→ Task requirements
Would you copy only the lines below, beginning with the one that contains "Give the height of the man at (284, 356)." and running through the last entry line?

→ Records shown
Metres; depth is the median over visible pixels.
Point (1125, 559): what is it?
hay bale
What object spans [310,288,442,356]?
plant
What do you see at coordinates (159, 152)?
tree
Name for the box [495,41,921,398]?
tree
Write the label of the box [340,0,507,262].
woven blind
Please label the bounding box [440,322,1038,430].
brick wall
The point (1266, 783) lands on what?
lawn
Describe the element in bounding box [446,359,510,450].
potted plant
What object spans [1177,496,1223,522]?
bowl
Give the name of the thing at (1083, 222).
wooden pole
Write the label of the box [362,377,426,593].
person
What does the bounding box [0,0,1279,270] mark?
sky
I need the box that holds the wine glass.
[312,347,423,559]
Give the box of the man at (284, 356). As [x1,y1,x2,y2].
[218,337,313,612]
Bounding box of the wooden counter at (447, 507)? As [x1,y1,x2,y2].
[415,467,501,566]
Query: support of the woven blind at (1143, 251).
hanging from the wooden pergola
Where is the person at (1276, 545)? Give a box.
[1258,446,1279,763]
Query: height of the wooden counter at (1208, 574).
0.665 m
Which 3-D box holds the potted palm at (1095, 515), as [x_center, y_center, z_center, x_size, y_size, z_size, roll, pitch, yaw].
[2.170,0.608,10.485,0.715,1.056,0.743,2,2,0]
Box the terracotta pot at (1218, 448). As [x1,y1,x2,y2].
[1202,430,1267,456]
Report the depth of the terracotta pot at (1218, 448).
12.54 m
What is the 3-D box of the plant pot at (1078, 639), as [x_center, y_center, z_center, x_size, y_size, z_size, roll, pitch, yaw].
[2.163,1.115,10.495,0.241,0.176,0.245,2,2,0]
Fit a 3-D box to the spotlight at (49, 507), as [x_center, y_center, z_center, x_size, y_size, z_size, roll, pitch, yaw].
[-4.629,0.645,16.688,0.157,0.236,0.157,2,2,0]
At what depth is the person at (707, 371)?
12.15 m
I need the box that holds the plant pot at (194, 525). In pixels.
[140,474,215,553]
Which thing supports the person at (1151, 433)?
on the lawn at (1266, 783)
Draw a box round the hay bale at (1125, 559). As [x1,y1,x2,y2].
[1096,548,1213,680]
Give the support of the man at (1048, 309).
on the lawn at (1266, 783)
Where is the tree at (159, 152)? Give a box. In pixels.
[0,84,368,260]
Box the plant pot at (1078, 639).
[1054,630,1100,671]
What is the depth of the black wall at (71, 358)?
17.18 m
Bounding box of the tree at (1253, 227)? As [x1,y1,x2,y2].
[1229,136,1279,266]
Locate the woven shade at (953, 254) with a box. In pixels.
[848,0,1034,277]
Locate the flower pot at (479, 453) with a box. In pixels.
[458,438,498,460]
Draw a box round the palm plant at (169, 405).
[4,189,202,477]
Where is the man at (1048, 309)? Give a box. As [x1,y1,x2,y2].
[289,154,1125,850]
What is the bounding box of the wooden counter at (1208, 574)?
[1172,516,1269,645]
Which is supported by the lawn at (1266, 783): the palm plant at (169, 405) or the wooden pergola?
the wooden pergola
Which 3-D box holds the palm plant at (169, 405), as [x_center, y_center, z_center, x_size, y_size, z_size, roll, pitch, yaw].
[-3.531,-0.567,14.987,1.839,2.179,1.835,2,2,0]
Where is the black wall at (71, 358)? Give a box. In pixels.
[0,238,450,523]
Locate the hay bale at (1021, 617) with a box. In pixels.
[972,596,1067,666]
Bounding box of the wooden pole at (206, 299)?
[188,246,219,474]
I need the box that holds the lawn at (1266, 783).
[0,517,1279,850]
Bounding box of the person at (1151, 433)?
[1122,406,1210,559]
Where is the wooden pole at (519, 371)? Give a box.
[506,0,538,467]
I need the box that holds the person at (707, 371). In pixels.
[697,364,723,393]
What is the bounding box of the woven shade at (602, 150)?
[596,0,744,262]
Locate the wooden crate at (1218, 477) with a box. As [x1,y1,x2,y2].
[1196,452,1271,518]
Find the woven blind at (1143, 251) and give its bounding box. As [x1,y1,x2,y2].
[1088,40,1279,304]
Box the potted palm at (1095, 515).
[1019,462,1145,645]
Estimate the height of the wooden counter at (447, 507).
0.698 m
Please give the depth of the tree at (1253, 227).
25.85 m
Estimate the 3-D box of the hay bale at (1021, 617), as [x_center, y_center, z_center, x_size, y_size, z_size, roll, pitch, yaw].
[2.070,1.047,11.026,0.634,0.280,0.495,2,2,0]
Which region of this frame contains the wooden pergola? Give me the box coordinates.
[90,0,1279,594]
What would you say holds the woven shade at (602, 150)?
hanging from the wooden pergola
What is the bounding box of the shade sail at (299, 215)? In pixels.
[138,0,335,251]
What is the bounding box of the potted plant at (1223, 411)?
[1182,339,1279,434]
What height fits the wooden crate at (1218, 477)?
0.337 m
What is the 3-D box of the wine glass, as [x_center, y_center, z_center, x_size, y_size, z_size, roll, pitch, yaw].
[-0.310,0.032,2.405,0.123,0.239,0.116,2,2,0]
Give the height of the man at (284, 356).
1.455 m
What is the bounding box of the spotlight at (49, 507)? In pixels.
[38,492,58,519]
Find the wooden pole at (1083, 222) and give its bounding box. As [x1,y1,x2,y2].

→ Reply
Give the height of the man at (284, 356).
1.455 m
What is the bounding box of the spotlight at (49, 507)? In pixels.
[38,492,58,519]
Find the wooden pole at (1083, 222) and give its bounding box. As [x1,y1,x2,y2].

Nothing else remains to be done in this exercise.